● **Görev a**
Veri kümesi girdilerinde en baştan başlayıp "Aprender com os cogumelos a pensar as virt" ifadesini içeren satırla biten bölümü, iki uçtaki satırlar da dahil olmak üzere aynen yeniden yazın.

● **Verilen Metin**
============
Kısa Kısa #8 – 2014’ün TV Filmleri: The Normal Heart, Sherlock: His Last Vow ve Flowers In The Attic

Kısa Kısa #8 – 2014’ün TV Filmleri: The Normal Heart, Sherlock: His Last Vow ve Flowers In The Attic

Senenin öne çıkan TV filmlerinden üçünü izleme fırsatı buldum. Altın Küre ve Emmylerde adından söz ettiren yapımların detaylarına bir bakalım;

The Normal Heart

  • the-normal-heartYönetmen:  Ryan Murphy
  • Tür: Dram
  • Yapım: 2014,Amerika
  • Oyuncular: Mark Ruffalo, Julia Roberts, Matt Bomer 
  • Süre: 132 dk

“Tiyatro oyunu The Normal Heart’ın TV filmi uyarlaması olan yapıtta 80’li yıllarda salgın şeklinde yayılan AIDS virüsüne karşı başlattığı kampanyayla dikkat çeken aktivist yazar Ned Weeks’in hikayesini konu ediniyor. Ned Weeks, erkek arkadaşı Felix ile birlikte bu virüse ve insanların kafalarındaki AIDS imajına karşı esaslı bir başkaldırış öyküsünü ortaya çıkarırlar. Dünyaya göstermeye çalıştıkları şeylerden biri de insanların zannettiğinin aksine AIDS’in eşcinsel birliktelikten doğan bir hastalık olmadığı gerçeğidir. Ned Weeks, kendi adımlarıyla başlattığı bu mücadelede, hastalığa karşı savaşan bir grubu da kurarak önemli bir figüre dönüşür.”

Senenin vizyon filmleri kadar çok konuşulacak işlerinden biri olan Normal Heart gerçek olması nedeniyle daha da acıtan hikayesi ve oyuncu performansları (özellikle Mark Ruffalo!) ile öne çıkıyor. Daha önce ‘Ye Dua Et Sev’ filmi ile pek de parlak hatırlamadığım Ryan Murphy, televizyon/dizi dünyasının bilinen isimlerinden.
============
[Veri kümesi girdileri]
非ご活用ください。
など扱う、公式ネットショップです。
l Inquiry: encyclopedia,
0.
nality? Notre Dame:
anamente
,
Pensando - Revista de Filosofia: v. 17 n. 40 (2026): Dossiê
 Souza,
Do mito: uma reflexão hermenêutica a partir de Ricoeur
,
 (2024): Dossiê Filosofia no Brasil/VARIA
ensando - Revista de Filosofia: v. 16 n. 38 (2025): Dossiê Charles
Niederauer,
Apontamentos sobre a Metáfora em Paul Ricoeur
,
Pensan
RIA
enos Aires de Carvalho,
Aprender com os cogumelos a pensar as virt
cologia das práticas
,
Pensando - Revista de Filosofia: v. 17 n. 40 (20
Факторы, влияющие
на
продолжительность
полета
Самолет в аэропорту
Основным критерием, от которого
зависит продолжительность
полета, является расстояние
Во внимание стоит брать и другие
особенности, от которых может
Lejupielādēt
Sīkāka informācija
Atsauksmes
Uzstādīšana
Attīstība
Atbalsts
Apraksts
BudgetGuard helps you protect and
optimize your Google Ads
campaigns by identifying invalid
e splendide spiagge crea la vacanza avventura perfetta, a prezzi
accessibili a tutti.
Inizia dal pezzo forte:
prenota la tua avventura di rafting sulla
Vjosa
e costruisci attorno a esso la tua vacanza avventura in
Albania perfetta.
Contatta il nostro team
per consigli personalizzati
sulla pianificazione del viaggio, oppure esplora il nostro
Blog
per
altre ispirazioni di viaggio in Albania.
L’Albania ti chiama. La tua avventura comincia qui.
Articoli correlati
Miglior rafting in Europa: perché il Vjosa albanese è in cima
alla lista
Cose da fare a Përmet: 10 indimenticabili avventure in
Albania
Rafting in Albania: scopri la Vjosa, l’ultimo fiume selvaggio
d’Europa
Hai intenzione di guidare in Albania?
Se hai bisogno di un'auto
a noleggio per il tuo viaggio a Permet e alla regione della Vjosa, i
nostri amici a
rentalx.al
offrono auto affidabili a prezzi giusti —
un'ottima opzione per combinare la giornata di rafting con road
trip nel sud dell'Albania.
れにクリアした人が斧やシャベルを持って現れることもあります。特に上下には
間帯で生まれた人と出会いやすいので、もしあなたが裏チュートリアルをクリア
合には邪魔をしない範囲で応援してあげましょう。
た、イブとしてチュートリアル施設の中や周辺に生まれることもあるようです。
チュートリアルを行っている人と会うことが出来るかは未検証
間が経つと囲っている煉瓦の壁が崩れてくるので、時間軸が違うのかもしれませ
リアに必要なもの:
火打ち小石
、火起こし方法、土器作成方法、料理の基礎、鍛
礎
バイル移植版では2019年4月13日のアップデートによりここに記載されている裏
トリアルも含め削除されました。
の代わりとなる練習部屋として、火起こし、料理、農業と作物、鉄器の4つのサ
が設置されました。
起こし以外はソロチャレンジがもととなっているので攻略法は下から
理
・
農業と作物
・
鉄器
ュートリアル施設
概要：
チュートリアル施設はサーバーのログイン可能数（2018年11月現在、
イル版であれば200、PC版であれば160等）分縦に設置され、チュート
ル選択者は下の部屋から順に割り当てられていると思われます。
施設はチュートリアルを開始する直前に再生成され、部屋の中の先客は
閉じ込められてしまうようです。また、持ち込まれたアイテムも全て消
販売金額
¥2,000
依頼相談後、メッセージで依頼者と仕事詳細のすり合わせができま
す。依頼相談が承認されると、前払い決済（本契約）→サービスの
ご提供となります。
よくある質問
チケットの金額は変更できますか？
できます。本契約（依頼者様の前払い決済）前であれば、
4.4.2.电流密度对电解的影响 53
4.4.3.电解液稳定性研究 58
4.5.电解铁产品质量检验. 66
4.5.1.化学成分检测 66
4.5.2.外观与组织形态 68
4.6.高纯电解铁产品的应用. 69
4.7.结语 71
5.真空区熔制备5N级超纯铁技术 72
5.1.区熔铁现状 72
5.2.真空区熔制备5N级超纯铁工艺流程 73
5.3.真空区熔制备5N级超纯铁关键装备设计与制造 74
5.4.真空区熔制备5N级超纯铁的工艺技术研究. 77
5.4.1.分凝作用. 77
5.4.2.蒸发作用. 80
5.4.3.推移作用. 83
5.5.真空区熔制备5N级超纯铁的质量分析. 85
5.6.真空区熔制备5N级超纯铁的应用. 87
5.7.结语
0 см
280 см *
============
● **Görev b**
TV filmleri yazısında "Senenin vizyon filmleri" ile başlayıp "dünyasının bilinen isimlerinden." ile biten kısmı, "öne çıkıyor" yerine "dikkat çekiyor" koyarak yeniden yazın.

● **Yanıt a**
非ご活用ください。
など扱う、公式ネットショップです。
l Inquiry: encyclopedia,
0.
nality? Notre Dame:
anamente
,
Pensando - Revista de Filosofia: v. 17 n. 40 (2026): Dossiê
 Souza,
Do mito: uma reflexão hermenêutica a partir de Ricoeur
,
 (2024): Dossiê Filosofia no Brasil/VARIA
ensando - Revista de Filosofia: v. 16 n. 38 (2025): Dossiê Charles
Niederauer,
Apontamentos sobre a Metáfora em Paul Ricoeur
,
Pensan
RIA
enos Aires de Carvalho,
Aprender com os cogumelos a pensar as virt

● **Yanıt b**
Senenin vizyon filmleri kadar çok konuşulacak işlerinden biri olan Normal Heart gerçek olması nedeniyle daha da acıtan hikayesi ve oyuncu performansları (özellikle Mark Ruffalo!) ile dikkat çekiyor. Daha önce ‘Ye Dua Et Sev’ filmi ile pek de parlak hatırlamadığım Ryan Murphy, televizyon/dizi dünyasının bilinen isimlerinden.